**SHORT TASK**
Starting with the first line of the listing and ending with the line that contains "genus: Paraulacizes", update each line so that "phylum" becomes "division". Leave everything else unchanged.

Records from a data source:
========================================
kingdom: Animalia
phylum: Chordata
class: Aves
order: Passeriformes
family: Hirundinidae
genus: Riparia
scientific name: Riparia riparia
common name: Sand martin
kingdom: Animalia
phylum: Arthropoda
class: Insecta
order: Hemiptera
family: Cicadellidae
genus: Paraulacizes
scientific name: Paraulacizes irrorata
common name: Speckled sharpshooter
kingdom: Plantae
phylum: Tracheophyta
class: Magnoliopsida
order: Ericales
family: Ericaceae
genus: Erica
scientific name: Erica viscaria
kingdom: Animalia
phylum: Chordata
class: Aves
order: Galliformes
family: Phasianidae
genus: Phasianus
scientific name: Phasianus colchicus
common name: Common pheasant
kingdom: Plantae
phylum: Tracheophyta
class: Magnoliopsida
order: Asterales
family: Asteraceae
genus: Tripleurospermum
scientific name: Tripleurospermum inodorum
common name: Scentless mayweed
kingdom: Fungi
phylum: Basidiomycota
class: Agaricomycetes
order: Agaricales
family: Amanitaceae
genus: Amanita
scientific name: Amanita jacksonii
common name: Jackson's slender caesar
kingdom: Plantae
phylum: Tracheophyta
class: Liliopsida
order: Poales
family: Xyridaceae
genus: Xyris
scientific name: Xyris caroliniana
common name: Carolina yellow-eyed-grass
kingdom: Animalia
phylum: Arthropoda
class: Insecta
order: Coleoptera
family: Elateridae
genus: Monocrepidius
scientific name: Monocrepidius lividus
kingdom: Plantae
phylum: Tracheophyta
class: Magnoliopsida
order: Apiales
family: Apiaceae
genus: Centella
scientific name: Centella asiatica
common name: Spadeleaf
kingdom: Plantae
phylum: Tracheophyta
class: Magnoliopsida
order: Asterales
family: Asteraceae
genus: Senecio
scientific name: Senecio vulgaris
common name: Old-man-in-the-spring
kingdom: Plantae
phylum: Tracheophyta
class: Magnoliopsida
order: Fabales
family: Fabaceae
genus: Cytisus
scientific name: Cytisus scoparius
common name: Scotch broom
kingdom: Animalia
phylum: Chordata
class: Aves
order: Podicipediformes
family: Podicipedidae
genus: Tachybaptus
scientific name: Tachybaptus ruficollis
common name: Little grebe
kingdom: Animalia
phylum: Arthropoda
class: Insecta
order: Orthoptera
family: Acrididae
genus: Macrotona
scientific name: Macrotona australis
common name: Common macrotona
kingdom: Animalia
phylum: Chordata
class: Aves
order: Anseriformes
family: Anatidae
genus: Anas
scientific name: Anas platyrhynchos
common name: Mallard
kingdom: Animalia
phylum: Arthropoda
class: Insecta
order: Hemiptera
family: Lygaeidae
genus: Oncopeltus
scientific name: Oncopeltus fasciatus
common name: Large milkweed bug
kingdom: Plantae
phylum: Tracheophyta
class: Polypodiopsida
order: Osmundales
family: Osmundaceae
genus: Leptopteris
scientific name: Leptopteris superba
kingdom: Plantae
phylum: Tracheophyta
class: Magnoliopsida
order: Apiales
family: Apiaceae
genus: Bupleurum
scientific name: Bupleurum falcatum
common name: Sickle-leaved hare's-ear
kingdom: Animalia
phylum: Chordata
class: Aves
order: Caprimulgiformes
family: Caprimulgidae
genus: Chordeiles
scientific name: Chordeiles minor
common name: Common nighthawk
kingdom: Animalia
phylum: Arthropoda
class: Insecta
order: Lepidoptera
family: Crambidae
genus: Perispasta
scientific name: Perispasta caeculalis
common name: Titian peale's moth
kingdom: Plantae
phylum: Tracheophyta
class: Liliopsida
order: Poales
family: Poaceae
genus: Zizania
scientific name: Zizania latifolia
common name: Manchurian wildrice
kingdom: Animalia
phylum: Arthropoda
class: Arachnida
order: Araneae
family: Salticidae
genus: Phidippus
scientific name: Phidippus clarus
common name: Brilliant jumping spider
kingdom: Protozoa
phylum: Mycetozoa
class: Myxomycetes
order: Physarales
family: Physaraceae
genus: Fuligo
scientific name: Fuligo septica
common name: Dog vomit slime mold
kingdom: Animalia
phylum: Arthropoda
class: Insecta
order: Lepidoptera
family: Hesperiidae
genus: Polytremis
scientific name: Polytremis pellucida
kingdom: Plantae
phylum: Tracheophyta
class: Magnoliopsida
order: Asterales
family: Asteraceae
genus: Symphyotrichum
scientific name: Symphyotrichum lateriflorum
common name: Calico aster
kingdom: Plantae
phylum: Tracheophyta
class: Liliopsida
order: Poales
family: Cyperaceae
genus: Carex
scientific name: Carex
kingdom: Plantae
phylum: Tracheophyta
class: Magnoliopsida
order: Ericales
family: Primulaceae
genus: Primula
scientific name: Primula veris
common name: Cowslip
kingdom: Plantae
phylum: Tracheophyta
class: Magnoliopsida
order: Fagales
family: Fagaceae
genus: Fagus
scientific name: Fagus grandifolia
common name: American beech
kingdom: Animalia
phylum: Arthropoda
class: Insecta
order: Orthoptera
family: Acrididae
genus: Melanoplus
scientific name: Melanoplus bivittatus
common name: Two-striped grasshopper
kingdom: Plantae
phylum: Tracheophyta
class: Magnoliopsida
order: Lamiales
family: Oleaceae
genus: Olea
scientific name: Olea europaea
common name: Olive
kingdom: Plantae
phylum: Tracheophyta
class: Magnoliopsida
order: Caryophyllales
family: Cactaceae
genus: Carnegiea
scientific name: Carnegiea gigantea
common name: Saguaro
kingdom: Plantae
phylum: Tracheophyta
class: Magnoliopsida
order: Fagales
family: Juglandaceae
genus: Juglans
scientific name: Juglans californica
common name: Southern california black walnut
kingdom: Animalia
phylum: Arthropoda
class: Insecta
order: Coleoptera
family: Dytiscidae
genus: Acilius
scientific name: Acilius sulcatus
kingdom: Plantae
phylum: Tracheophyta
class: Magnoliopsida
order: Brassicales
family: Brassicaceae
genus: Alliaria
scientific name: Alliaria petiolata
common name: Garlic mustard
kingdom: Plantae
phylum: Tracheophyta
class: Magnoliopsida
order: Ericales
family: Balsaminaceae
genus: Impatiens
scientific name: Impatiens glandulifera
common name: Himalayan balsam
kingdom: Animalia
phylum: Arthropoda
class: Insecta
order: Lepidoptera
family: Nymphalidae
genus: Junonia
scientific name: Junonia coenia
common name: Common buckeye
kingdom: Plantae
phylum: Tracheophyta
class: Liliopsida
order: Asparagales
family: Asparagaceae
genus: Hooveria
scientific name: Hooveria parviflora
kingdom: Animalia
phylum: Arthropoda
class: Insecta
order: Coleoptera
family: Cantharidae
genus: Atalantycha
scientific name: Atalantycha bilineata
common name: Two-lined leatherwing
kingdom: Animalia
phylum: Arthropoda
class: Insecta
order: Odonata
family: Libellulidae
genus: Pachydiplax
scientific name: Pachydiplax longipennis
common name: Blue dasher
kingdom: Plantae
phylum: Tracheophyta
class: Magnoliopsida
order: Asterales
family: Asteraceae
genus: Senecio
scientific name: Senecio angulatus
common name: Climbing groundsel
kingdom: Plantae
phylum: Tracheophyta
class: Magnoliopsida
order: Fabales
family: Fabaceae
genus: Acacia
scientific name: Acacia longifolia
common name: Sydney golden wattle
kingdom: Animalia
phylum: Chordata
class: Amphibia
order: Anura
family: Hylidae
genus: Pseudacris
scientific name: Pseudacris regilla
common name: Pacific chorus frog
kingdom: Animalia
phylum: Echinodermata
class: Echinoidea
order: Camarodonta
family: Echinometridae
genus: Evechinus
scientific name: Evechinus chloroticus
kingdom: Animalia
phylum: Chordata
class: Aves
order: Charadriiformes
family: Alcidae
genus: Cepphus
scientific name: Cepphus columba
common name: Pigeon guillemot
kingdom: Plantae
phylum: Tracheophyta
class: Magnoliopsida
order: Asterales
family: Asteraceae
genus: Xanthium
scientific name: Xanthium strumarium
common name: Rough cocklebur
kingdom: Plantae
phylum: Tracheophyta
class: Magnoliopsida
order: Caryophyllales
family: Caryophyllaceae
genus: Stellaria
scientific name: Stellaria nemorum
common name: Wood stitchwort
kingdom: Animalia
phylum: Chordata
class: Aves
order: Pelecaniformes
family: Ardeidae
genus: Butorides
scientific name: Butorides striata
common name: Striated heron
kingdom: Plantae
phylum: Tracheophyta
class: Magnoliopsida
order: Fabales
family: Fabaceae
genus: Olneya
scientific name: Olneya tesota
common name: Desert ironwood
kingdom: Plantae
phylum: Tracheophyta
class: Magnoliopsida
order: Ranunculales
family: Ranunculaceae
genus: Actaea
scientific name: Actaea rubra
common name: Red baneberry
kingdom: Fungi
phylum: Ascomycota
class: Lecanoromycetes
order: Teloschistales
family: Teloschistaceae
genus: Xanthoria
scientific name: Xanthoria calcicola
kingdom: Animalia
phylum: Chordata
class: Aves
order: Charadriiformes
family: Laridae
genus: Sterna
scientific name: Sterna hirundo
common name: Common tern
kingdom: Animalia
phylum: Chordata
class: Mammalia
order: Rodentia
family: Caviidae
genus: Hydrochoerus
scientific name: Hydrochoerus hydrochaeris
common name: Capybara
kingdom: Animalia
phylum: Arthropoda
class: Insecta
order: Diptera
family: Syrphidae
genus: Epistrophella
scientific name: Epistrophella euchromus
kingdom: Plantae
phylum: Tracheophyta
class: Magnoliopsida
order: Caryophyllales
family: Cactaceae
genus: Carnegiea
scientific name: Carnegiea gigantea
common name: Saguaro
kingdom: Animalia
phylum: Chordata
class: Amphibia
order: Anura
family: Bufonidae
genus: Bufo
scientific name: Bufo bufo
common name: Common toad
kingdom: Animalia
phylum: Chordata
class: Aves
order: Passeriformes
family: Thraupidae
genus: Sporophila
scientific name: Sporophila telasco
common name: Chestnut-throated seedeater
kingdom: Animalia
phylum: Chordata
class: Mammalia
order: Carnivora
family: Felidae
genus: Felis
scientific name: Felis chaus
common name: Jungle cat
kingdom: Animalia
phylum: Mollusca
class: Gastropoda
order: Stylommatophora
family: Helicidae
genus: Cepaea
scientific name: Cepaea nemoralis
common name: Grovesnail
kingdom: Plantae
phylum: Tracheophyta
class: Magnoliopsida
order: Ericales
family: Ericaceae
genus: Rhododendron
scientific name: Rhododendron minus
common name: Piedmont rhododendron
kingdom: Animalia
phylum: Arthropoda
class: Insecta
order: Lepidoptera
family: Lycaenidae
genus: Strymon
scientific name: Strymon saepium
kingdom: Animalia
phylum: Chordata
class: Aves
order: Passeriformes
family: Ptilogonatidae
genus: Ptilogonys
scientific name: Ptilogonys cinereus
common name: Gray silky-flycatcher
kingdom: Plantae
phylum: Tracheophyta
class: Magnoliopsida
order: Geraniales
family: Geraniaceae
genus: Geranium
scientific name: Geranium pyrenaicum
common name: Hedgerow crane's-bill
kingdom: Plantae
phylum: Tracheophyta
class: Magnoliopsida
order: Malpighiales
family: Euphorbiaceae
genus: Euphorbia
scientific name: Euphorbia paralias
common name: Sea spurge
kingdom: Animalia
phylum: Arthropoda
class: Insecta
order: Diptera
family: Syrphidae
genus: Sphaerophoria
========================================
**RESULT OF THIS EXERCISE**
kingdom: Animalia
division: Chordata
class: Aves
order: Passeriformes
family: Hirundinidae
genus: Riparia
scientific name: Riparia riparia
common name: Sand martin
kingdom: Animalia
division: Arthropoda
class: Insecta
order: Hemiptera
family: Cicadellidae
genus: Paraulacizes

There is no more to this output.